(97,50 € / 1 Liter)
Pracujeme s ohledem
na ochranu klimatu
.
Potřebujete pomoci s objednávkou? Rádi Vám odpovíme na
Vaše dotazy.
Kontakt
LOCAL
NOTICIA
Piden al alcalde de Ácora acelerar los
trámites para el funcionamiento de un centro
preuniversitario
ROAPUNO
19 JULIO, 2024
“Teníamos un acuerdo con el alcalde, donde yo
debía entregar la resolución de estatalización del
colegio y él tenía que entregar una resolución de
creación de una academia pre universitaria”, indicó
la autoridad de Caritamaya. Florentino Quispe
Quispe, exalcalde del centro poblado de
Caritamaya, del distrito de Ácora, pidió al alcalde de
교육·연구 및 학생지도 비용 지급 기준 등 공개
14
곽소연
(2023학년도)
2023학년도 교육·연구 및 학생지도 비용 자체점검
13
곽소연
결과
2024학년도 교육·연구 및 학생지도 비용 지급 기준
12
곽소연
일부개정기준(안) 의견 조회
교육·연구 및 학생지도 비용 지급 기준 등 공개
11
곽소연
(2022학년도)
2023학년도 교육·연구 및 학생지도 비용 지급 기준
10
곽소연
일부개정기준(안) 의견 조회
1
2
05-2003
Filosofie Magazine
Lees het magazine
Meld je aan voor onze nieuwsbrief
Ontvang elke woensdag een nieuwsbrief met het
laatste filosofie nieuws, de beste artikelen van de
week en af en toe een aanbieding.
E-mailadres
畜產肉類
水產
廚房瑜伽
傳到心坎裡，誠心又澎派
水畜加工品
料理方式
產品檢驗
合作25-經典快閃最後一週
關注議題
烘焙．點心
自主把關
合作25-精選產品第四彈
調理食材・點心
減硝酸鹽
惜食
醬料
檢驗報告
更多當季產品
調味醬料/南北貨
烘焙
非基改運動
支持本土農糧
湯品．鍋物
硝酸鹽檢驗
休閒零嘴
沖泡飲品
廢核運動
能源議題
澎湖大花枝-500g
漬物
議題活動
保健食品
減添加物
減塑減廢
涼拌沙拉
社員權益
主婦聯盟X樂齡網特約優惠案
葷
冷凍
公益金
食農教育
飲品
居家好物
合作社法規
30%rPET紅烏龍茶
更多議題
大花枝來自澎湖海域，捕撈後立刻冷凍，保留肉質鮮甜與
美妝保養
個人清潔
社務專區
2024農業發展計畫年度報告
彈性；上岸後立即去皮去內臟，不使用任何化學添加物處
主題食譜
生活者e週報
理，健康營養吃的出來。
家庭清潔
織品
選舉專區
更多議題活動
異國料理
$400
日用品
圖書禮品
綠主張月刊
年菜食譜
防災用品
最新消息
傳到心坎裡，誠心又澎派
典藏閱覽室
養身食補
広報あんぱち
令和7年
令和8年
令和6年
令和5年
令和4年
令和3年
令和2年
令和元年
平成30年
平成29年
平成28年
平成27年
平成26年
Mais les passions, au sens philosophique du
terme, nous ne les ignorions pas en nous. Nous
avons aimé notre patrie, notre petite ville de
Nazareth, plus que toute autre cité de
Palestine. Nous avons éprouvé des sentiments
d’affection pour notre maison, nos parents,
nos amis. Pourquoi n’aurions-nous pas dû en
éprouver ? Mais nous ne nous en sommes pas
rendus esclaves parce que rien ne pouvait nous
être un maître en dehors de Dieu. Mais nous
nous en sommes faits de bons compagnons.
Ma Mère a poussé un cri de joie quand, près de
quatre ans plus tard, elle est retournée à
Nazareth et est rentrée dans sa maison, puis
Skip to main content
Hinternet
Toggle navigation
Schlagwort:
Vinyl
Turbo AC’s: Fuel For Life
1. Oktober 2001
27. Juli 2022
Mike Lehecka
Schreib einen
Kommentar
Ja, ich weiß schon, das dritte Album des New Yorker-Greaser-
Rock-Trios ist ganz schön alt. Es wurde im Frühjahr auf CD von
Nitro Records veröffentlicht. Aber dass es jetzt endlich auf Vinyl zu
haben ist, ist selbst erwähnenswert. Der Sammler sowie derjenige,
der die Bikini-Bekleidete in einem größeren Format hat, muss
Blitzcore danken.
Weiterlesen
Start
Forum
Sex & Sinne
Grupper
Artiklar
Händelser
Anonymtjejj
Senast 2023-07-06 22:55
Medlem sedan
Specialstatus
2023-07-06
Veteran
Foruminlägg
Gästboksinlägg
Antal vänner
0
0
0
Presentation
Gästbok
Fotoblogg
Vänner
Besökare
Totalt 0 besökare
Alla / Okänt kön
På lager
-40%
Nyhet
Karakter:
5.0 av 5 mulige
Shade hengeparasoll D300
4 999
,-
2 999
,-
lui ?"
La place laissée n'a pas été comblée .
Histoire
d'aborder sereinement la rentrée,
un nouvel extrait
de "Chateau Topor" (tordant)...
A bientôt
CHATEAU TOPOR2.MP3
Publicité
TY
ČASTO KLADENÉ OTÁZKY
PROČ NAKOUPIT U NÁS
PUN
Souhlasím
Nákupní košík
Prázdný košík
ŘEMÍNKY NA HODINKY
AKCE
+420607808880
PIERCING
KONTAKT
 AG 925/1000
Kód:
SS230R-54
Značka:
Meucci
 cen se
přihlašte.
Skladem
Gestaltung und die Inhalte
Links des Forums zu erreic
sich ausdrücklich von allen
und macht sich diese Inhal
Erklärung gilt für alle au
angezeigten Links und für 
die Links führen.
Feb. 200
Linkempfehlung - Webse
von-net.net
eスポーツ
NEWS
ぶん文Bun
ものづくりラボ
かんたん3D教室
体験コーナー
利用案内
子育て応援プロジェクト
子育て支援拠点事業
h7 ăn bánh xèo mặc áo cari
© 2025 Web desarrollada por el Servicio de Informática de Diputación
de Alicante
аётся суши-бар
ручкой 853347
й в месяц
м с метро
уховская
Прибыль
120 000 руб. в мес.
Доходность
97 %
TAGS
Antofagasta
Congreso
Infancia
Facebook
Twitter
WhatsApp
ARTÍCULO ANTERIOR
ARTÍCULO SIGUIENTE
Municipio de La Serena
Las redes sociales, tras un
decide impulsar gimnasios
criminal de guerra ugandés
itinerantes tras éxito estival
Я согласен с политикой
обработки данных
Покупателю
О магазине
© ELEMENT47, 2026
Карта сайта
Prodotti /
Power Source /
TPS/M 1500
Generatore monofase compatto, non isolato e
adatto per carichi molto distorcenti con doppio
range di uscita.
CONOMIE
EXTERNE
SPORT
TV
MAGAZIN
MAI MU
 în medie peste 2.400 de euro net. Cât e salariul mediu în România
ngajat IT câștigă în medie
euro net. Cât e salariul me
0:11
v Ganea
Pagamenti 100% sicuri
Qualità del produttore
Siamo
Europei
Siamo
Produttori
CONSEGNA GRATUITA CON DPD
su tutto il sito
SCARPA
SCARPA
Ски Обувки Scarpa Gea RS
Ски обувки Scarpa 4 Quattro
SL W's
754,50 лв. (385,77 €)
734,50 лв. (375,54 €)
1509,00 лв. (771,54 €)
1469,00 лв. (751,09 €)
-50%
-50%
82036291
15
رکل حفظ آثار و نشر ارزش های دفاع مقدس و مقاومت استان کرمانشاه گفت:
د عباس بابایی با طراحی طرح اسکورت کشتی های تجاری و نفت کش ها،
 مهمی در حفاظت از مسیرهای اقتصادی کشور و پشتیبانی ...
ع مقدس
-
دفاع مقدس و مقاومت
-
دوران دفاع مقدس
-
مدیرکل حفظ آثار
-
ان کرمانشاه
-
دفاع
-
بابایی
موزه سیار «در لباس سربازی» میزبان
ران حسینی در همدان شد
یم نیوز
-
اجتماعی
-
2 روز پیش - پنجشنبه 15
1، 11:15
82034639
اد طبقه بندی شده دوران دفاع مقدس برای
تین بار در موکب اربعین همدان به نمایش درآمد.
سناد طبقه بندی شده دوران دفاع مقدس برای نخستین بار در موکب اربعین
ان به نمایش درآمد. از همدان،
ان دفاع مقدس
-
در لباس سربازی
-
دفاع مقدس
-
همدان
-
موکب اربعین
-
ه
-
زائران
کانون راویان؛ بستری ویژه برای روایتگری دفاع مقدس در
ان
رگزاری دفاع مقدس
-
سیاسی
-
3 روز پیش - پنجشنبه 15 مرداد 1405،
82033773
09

WORK TO COMPLETE:
Could you return verbatim the stretch of the material above, from its very start through the line containing "debía entregar la", that line included?

RESPONSE TO THIS EXERCISE:
(97,50 € / 1 Liter)
Pracujeme s ohledem
na ochranu klimatu
.
Potřebujete pomoci s objednávkou? Rádi Vám odpovíme na
Vaše dotazy.
Kontakt
LOCAL
NOTICIA
Piden al alcalde de Ácora acelerar los
trámites para el funcionamiento de un centro
preuniversitario
ROAPUNO
19 JULIO, 2024
“Teníamos un acuerdo con el alcalde, donde yo
debía entregar la resolución de estatalización del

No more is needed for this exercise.